Copy the extracted page text data line for line, starting at its first line and ending at the line that contains "d’esprit ! Je le note même dans les idées", with both of those lines included.

(Extracted page text data)
..............................

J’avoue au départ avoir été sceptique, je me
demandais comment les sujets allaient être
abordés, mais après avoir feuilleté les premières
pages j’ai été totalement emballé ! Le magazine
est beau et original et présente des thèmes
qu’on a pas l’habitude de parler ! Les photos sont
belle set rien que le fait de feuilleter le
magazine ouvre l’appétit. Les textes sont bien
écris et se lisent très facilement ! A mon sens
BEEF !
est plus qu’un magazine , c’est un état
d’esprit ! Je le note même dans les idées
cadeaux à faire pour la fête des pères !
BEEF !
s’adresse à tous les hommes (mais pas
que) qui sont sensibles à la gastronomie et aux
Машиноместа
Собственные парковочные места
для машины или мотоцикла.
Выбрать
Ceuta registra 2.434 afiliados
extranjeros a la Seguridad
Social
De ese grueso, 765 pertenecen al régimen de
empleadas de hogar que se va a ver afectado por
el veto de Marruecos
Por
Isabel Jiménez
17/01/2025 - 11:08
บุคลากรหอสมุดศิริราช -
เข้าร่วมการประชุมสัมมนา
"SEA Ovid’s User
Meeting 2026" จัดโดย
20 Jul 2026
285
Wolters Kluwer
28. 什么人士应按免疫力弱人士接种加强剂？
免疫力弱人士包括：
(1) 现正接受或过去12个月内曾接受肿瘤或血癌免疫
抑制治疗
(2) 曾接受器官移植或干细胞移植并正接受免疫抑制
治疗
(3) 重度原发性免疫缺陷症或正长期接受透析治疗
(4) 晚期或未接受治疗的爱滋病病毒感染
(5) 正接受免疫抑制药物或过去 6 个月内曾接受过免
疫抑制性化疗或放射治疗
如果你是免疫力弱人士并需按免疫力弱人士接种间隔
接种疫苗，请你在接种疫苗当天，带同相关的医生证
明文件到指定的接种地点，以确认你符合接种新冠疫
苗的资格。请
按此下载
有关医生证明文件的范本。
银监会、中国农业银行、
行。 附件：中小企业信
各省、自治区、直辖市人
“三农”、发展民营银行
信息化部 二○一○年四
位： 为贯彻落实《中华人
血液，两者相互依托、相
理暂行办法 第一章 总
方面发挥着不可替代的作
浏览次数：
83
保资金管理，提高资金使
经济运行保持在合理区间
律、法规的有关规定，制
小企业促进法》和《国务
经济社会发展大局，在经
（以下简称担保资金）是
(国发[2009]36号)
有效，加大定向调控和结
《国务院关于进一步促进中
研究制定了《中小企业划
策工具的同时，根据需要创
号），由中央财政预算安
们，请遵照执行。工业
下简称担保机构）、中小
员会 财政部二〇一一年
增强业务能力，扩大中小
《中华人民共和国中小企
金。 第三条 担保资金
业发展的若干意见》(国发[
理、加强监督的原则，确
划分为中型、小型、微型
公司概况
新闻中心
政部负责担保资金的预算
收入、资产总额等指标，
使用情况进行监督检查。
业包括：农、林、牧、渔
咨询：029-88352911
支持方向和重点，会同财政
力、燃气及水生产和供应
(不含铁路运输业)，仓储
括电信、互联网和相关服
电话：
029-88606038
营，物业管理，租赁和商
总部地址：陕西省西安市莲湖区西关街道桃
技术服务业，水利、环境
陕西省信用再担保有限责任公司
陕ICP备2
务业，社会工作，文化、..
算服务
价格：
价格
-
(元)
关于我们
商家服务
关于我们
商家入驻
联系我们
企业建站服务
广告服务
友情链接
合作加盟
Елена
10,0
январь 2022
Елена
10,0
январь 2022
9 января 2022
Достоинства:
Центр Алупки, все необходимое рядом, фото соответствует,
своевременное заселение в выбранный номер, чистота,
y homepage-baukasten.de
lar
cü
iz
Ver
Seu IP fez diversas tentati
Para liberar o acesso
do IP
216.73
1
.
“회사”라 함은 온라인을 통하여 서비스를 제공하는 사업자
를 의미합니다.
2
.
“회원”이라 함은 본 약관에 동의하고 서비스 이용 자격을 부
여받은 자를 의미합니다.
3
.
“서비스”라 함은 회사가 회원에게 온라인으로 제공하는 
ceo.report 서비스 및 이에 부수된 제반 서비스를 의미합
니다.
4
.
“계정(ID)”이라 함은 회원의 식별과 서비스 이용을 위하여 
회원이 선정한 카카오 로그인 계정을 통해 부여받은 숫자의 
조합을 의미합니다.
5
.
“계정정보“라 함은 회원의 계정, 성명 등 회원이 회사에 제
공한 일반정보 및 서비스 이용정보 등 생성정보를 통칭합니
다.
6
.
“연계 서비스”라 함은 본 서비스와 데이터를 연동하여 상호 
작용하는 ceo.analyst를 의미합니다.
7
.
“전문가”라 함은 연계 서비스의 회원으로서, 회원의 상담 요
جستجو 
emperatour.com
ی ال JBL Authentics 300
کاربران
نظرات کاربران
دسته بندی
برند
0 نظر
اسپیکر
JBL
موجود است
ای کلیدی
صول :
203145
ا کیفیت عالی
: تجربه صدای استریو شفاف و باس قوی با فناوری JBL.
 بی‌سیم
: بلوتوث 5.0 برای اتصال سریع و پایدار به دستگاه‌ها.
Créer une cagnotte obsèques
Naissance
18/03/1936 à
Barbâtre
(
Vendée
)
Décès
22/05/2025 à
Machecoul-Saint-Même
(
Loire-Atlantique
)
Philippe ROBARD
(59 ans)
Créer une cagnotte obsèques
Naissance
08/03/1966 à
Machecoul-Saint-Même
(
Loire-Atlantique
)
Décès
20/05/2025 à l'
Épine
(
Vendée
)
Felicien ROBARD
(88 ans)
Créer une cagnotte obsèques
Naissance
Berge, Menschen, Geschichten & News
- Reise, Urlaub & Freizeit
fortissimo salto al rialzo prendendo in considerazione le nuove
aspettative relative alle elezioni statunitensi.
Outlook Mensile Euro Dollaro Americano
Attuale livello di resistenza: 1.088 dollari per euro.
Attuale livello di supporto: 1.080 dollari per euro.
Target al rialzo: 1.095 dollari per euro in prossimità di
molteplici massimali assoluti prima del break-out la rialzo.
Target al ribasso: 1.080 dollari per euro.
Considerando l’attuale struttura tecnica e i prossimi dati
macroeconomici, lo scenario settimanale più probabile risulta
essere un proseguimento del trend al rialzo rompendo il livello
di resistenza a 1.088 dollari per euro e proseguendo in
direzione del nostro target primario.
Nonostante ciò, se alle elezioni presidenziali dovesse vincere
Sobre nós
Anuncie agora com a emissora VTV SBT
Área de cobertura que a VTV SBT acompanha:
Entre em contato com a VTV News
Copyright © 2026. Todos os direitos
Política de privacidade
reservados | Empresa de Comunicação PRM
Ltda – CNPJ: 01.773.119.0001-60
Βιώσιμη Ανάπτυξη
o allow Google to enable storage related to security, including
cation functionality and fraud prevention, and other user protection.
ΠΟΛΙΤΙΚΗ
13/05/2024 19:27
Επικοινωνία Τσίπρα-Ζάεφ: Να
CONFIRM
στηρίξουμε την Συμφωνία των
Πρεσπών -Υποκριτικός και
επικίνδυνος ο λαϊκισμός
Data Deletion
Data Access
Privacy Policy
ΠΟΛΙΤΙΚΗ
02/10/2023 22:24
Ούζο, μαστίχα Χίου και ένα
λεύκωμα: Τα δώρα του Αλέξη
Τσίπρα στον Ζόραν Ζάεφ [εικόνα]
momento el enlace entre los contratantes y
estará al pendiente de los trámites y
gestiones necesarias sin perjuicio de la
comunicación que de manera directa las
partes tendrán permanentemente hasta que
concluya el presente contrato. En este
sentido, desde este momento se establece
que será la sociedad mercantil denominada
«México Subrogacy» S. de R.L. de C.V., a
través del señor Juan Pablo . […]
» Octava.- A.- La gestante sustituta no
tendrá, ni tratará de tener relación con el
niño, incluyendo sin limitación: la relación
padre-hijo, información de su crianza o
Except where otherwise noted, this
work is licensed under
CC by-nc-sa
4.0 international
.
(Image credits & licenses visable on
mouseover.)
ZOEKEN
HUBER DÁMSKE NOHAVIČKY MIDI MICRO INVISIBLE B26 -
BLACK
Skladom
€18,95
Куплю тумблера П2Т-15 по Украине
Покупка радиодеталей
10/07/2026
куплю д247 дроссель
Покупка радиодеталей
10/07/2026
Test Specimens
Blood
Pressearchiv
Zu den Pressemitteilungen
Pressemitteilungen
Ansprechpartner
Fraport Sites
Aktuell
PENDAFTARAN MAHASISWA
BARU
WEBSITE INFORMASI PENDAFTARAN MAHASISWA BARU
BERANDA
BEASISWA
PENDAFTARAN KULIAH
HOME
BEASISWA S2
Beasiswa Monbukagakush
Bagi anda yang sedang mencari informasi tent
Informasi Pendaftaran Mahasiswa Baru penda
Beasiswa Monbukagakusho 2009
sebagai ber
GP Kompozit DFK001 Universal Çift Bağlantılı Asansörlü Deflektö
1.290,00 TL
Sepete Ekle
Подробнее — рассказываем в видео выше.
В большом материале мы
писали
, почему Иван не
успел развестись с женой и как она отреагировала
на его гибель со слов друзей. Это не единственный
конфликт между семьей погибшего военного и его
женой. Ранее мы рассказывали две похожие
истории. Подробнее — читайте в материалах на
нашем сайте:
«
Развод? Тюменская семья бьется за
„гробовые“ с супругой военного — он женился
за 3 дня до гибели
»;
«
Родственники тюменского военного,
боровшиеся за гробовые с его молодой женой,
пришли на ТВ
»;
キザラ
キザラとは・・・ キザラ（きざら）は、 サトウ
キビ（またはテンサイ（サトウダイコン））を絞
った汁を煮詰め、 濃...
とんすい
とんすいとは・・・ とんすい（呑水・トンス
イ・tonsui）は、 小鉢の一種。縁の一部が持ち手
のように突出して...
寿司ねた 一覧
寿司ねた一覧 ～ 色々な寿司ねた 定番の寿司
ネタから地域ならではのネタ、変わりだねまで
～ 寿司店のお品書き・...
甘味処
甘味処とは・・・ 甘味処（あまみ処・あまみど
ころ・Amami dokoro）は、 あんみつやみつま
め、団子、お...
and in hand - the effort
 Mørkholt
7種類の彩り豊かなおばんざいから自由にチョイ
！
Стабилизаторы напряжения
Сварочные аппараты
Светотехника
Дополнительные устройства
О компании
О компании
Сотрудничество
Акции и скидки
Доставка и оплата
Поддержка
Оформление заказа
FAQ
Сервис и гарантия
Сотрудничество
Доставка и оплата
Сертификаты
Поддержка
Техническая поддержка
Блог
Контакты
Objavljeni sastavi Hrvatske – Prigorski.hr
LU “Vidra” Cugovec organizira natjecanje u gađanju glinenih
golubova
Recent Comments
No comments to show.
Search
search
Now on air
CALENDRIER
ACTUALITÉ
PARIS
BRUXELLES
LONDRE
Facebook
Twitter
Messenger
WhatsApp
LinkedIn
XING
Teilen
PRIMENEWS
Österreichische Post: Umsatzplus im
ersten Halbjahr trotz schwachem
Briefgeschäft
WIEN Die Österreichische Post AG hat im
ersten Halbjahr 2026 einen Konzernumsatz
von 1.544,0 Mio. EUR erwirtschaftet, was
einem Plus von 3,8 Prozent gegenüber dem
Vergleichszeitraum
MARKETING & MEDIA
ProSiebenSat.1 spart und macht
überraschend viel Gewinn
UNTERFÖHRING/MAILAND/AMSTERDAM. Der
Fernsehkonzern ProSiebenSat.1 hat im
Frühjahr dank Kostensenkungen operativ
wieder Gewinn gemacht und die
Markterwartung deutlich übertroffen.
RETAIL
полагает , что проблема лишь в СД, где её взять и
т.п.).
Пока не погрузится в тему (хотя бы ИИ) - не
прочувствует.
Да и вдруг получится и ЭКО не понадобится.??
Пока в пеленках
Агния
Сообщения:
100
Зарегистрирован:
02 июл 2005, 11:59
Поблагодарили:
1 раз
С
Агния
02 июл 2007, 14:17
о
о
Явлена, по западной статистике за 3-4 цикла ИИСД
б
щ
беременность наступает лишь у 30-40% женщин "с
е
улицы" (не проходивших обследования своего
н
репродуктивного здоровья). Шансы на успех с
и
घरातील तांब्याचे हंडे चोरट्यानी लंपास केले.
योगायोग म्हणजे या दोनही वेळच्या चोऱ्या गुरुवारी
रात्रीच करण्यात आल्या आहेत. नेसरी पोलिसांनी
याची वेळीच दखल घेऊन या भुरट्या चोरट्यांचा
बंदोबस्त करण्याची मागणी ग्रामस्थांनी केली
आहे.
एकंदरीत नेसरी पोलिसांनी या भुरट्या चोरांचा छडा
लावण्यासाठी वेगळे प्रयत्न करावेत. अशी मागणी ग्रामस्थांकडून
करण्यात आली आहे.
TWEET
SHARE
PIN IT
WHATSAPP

..............................

• [Exercise response]:
J’avoue au départ avoir été sceptique, je me
demandais comment les sujets allaient être
abordés, mais après avoir feuilleté les premières
pages j’ai été totalement emballé ! Le magazine
est beau et original et présente des thèmes
qu’on a pas l’habitude de parler ! Les photos sont
belle set rien que le fait de feuilleter le
magazine ouvre l’appétit. Les textes sont bien
écris et se lisent très facilement ! A mon sens
BEEF !
est plus qu’un magazine , c’est un état
d’esprit ! Je le note même dans les idées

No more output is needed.